O zaman, Yâsîn/59’a dönersek diyebiliriz ki “günahkâr” diye çevirdiğimiz “mücrimler”, Allah’a tapınmayan ve bu nedenle doğru yolu bulamayanlardır.
(c) “Yemin olsun, şeytan içinizden birçok nesli saptırmıştı. Hâlâ AKLINIZI kullanmayacak mısınız?” (Yâsin/62)
Yüce Allah bu ayette insanlara, geçmişte şeytanın insanlara neler yaptığını anlatarak eğitimine devam etmektedir.
Geçmiş nesilleri şeytan aldatıp yoldan çıkarmıştır. Ayette geçen cibill kelimesi “çok kimse” demektir. Ama biz bunu “nesiller” olarak çevirmeyi uygun buluyoruz. Yüce Allah, insanların, geçmiştekilerin helâkine bakarak akıllarını çalıştırmalarını istemektedir. Geçmiş nesillerin helâki onların akıllarını başlarına devşirmesini sağlamalıdır. Buradan anlıyoruz ki, Yüce Allah, insan aklına hitap etmekte, aklın kullanılmasını istemekte, daha önce Tâha/128’de belirttiği gibi aklın, geçmişin tarihsel olgularından ders almasını öngörmektedir.
Böylece bu ayetlerde,
* Şeytanı düşman edinmek,
* Allah’a kulluk etmek ve
* Aklını kullanmak gibi, dinin en önde gelen konularının gündeme getirilip öğretildiğini görüyoruz. İşte, mücrim denen günahkârlar, bunlar, yukardaki üç eylemi yapmayanlardır.
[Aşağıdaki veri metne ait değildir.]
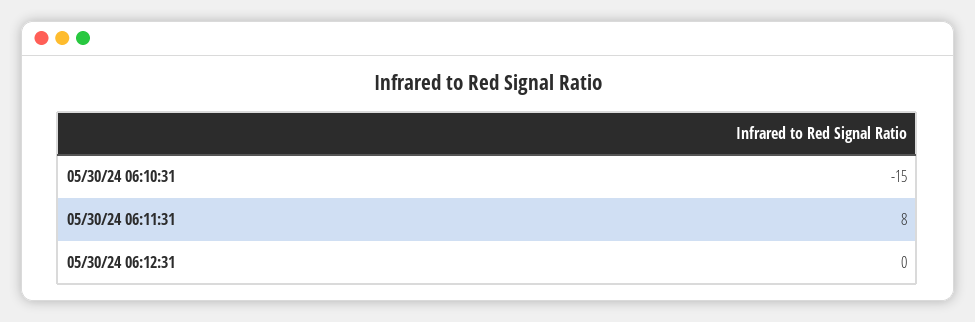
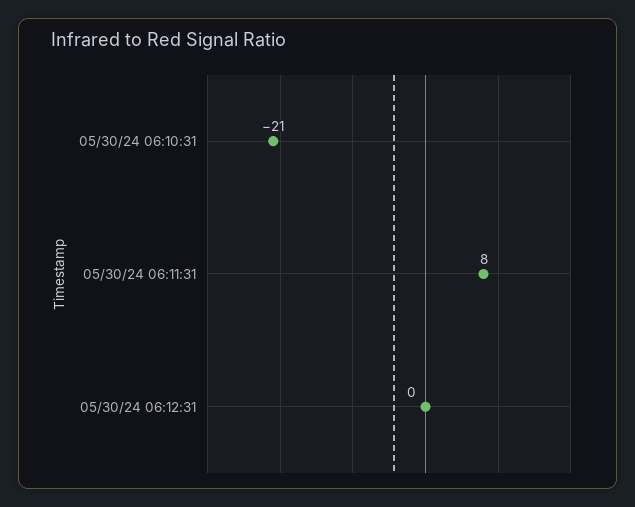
05/30/24 06:10:31: -15 -> -21

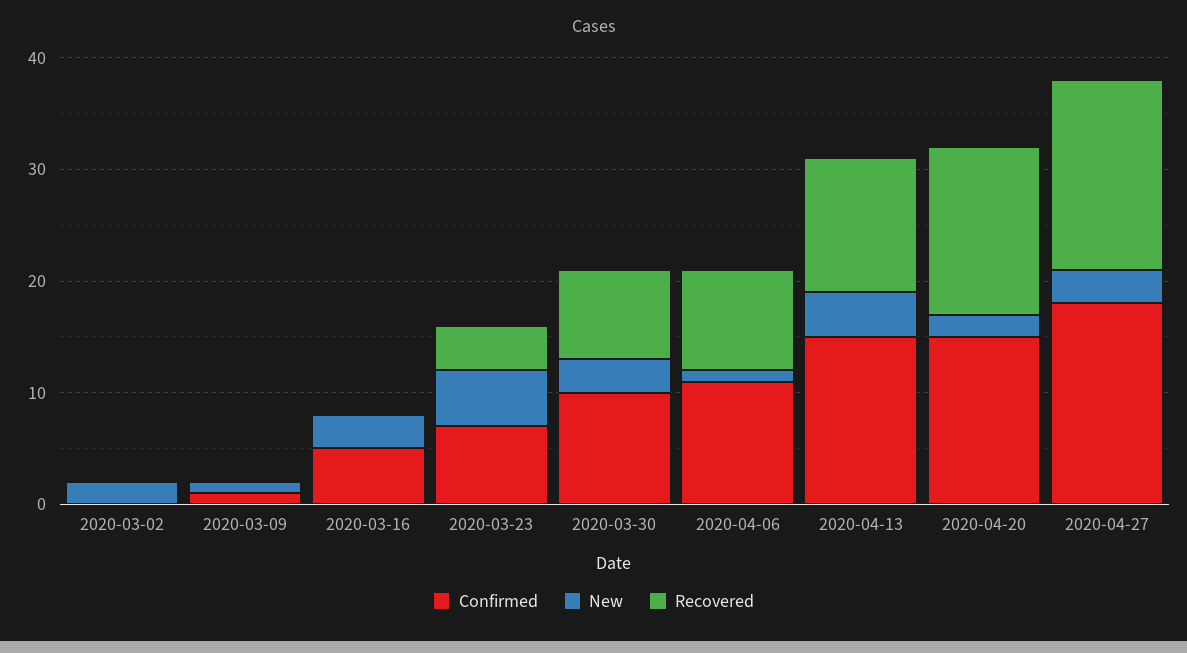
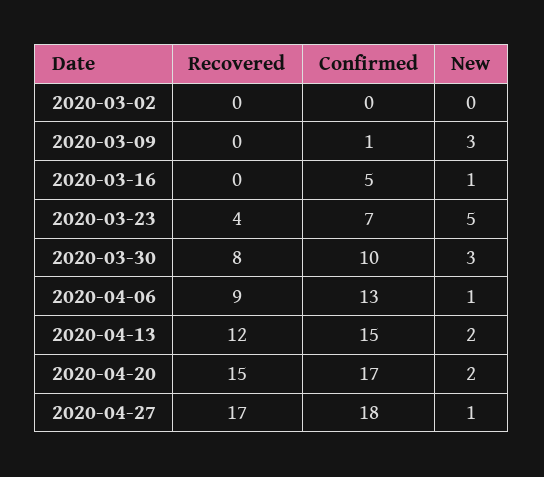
New, 2020-03-02: 2 -> 0
New, 2020-03-09: 1 -> 3
New, 2020-03-16: 3 -> 1
Confirmed, 2020-04-06: 11 -> 13
New, 2020-04-13: 4 -> 2
Confirmed, 2020-04-20: 15 -> 17
New, 2020-04-27: 3 -> 1

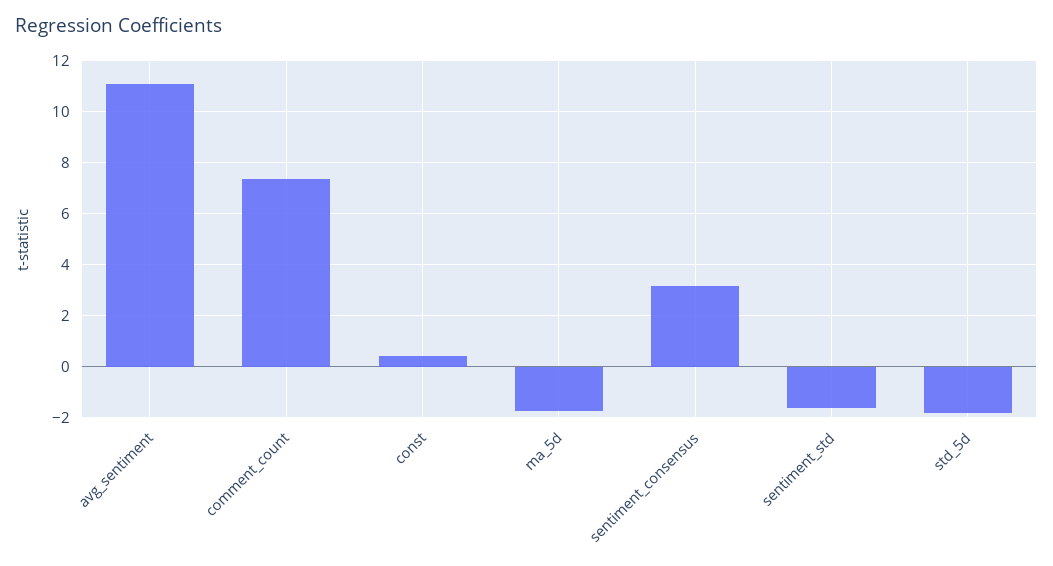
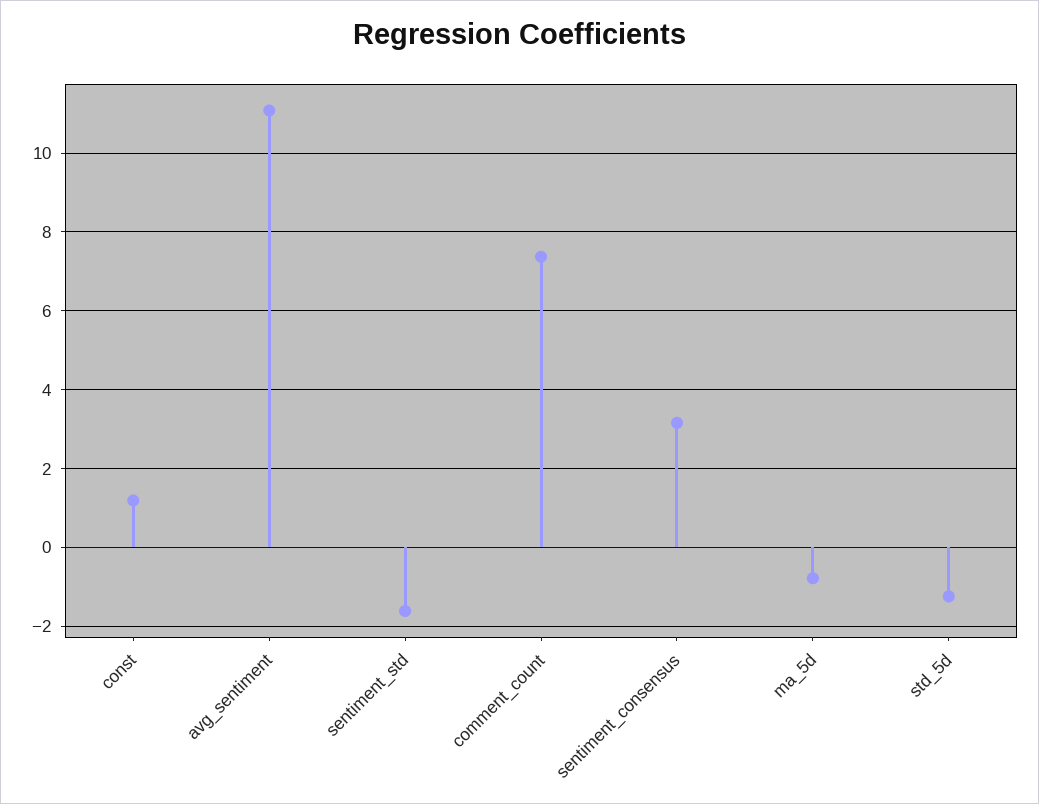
const: 0.5 -> 1.2
ma_5d: -1.75 -> -0.8
std_5d: -1.75 -> -1.2

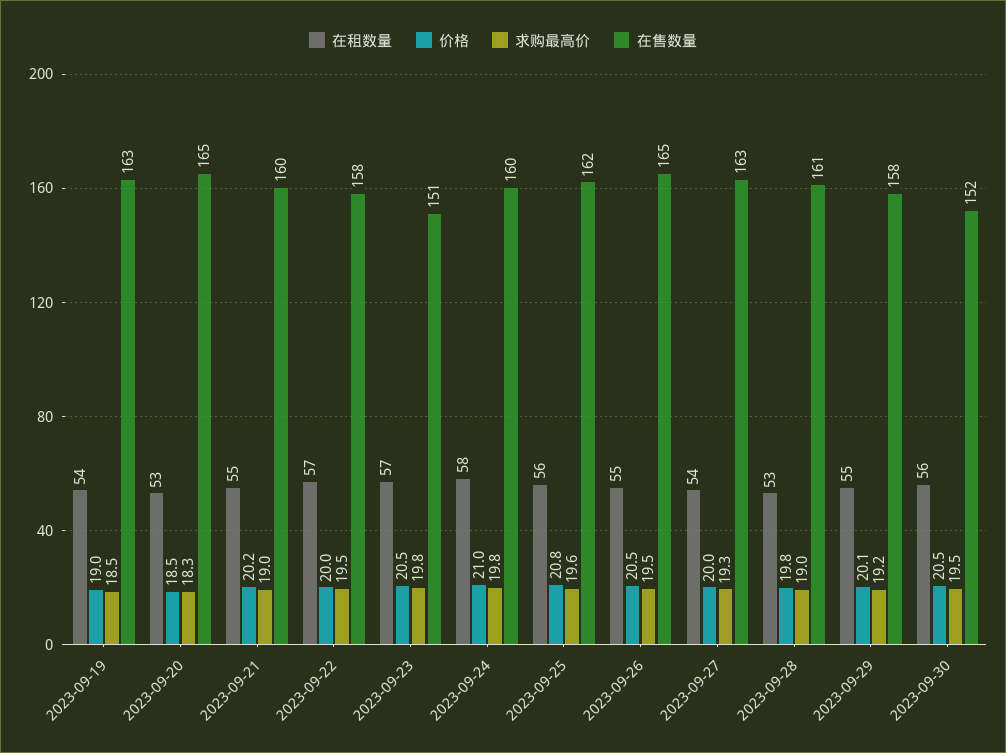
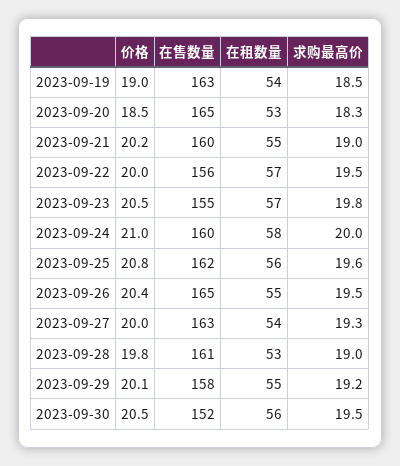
在售数量, 2023-09-22: 158 -> 156
在售数量, 2023-09-23: 151 -> 155
求购最高价, 2023-09-24: 19.8 -> 20
价格, 2023-09-26: 20.5 -> 20.4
Demek ki mücrim, “şeytanı düşman edinmeyen ve ona tapan, Allah’a kulluk etmeyen ve aklını kullanmayan”dır.
(d) “İşte bu, size vaat edilen cehennemdir. İnkârınız nedeniyle bugün oraya girin.”(Yâsîn/63)
Şirk, şeytana kulluk, Allah’a tapınmamak ve aklını kullanmamak cehennemdir(s.402-404).
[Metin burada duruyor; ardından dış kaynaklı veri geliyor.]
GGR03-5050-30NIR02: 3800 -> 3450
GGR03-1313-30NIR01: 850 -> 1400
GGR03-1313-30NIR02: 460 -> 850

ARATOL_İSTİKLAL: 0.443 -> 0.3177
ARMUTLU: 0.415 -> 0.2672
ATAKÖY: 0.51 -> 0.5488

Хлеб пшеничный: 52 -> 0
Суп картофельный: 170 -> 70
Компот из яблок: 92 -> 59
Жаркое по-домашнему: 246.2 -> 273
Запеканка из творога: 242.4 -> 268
– İnsanları beyninden kötülüklere/fücûra yönlendirenin içimizdeki cin şeytanı İblis;[5];
– İblisin yönlendirmelerini uygulayan kişinin insan şeytanı;[6]
– İnsan şeytanlarının örgütlü/kurumsal/küresel ölçekte oluşturduğu şeytan/şeytanlığın ise Tâğût olduğunu[7] Kur’an’dan öğreniyoruz. Dünyada;
* Aklını kullanmayarak şeytanı tanrı/rab, şirki/şerri /şeytanlığı din ve yaşam biçimi edinen mücrimler,
* Aklını selimleştirerek Allah’ı Rab, Kur’an’ı inanç/din ve yaşam biçimi edinen muhles, muttaki, mümin, muhsin, salihler olmak üzere birbirine zıt iki tür karakter, iki tür dünya görüşü olduğu bilinmektedir.
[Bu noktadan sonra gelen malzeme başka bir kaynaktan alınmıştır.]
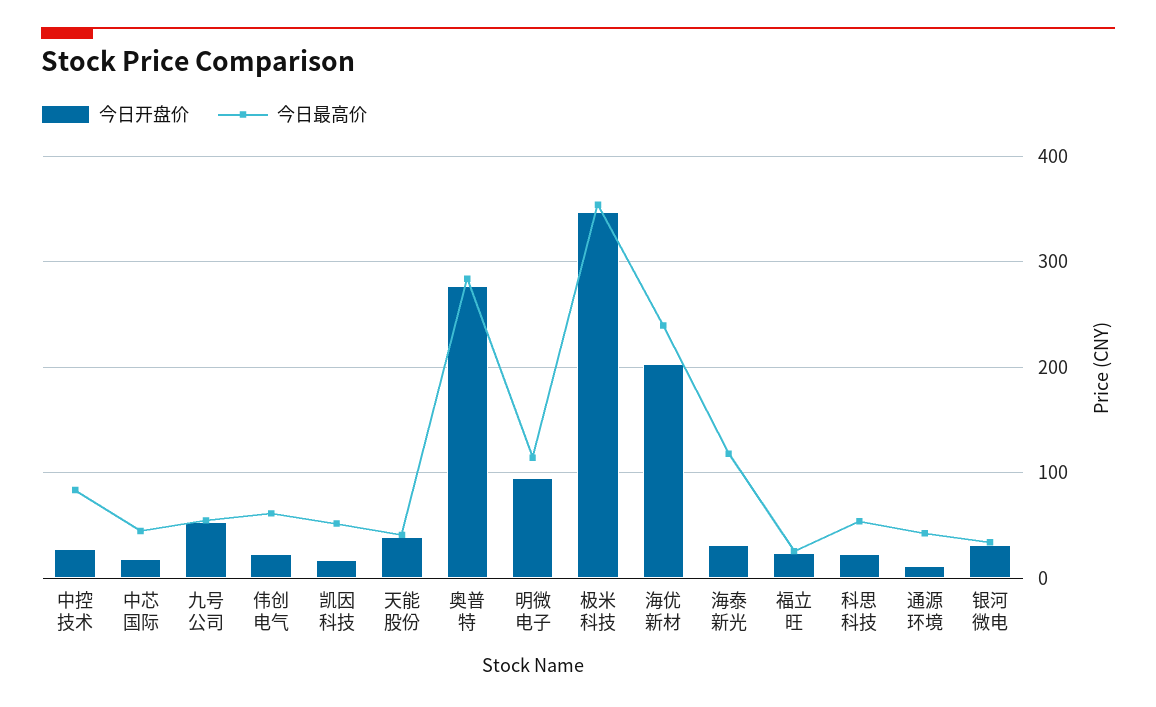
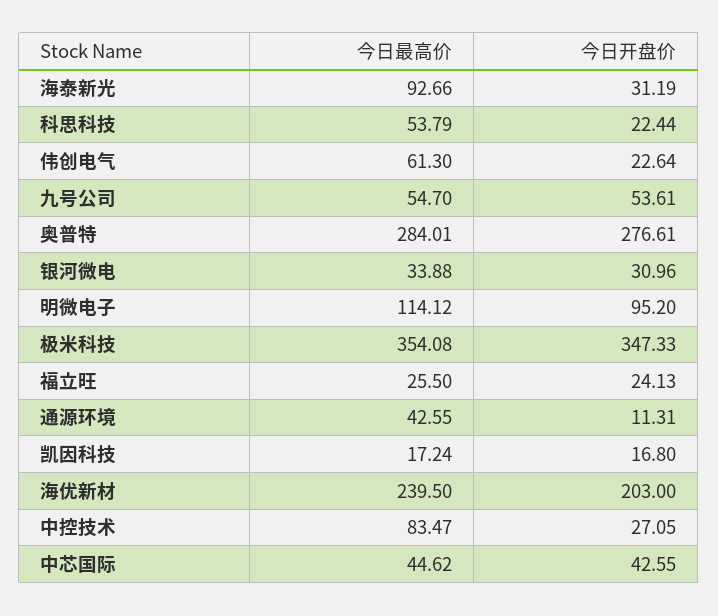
今日开盘价, 中芯国际: 20 -> 42.55
今日最高价, 凯因科技: 50 -> 17.24
今日开盘价, 天能股份: 40 -> none
今日最高价, 天能股份: 40 -> none
今日最高价, 海泰新光: 120 -> 92.66

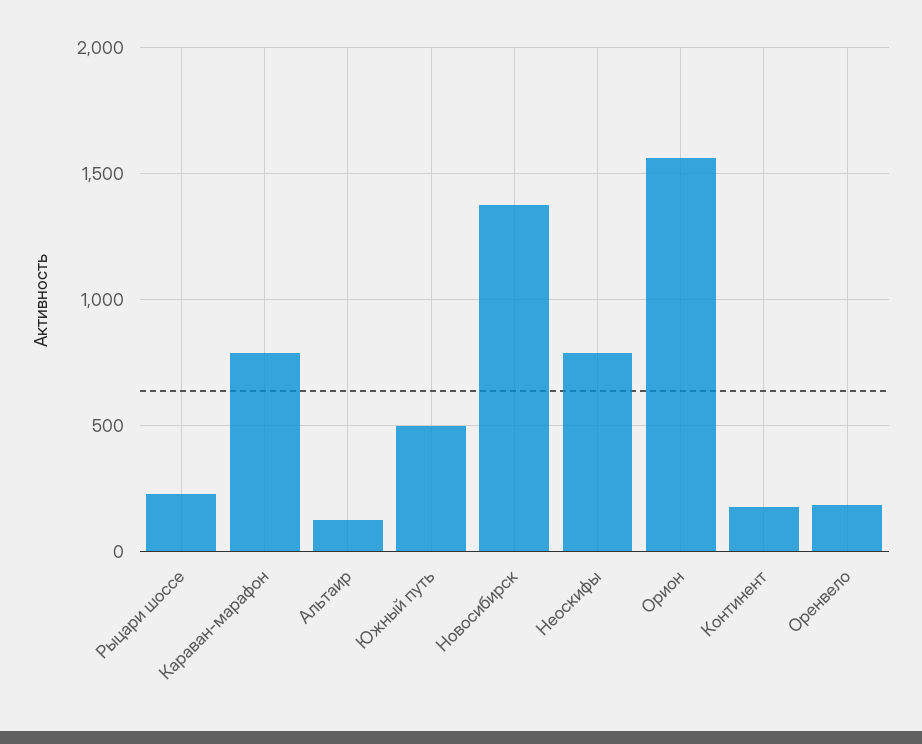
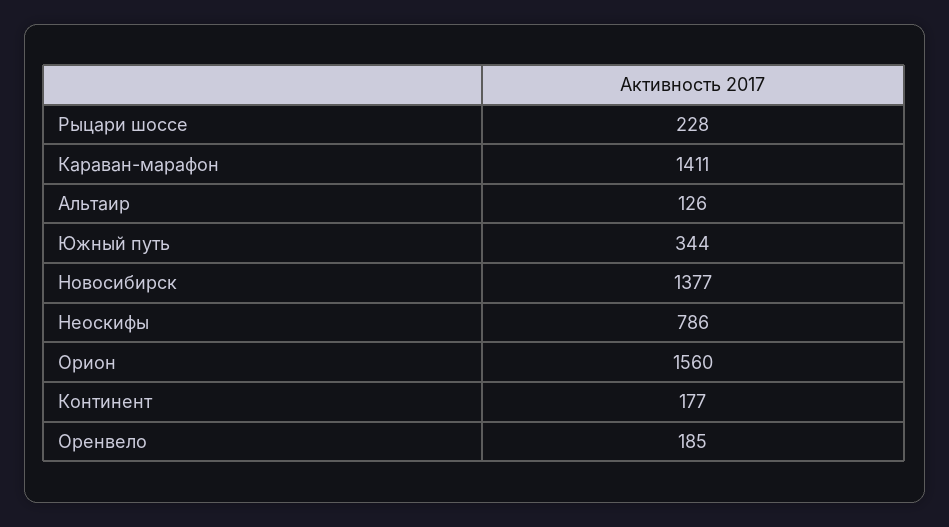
Караван-марафон: 800 -> 1411
Южный путь: 500 -> 344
Bu açıdan bakıldığında Ortadoğu coğrafyasında yirmi iki ülkenin haritasını değiştirmeyi amaçlayan küresel BOP uygulaması, “şeytani mi, yoksa rahmani midir”,yani insanlığın hayrına mıdır, diye değerlendirmek gerekmez mi?
Değerli Kur’an araştırmacısı/bilgesi Prof. Dr. Bayraktar Bayraklı Bey’in “Aldatmak ve Aldanmak” kitabını, bireysel ve toplumsal bağlamda çağımızdaki en büyük aldatma planının anlaşılmasında ve aldanmaktan artık kurtulmanın zamanının geldiğini görmek için yeterli önem ve değerde olduğu düşüncesindeyim.
Yazarımız Saygıdeğer Prof.Dr. Bayraktar Bayraklı’ya takdir ve teşekkürlerimizi sunarken, kendisine daha nice Kur’an’dan Kur’anca kitap çalışmaları için Yüce Allah’tan sağlık ve kolaylıklar temenni ediyorum.
Siz Değerli Dostlarımıza da böylesine önemli bir eseri okumanızı öneriyorum.
Sedat Şenermen
Kaynakça
[1] Prof.Dr. Bayraktar BAYRAKLI, Aldatmak ve Aldanmak, İstanbul, Aralık, 2023, Düşün Yayıncılık. [2] İhlâs/Muhles/Hulûs sözcüklerinin anlamı ve Kur’an’daki kullanımları için bkz. Prof.Dr. Bayraktar BAYRAKLI, Yeni Bir Anlayışın Işığında Kur’an Tefsiri, İstanbul, 2008, Bayraklı Yayınları, cilt:10, s.349-352. [3] Prof.Dr. Bayraktar BAYRAKLI, Yeni Bir Anlayışın Işığında Kur’an Tefsiri, İstanbul, 2008, Bayraklı Yayınları, cilt:12, s.149. [4] B.BAYRAKLI, Yeni Bir Anlayışın Işığında Kur’an Tefsiri, cilt:10, s.349. [5] Bkz. Yûsuf/53; Kehf/50. [6] Nâs/6. [7] Bakara/256.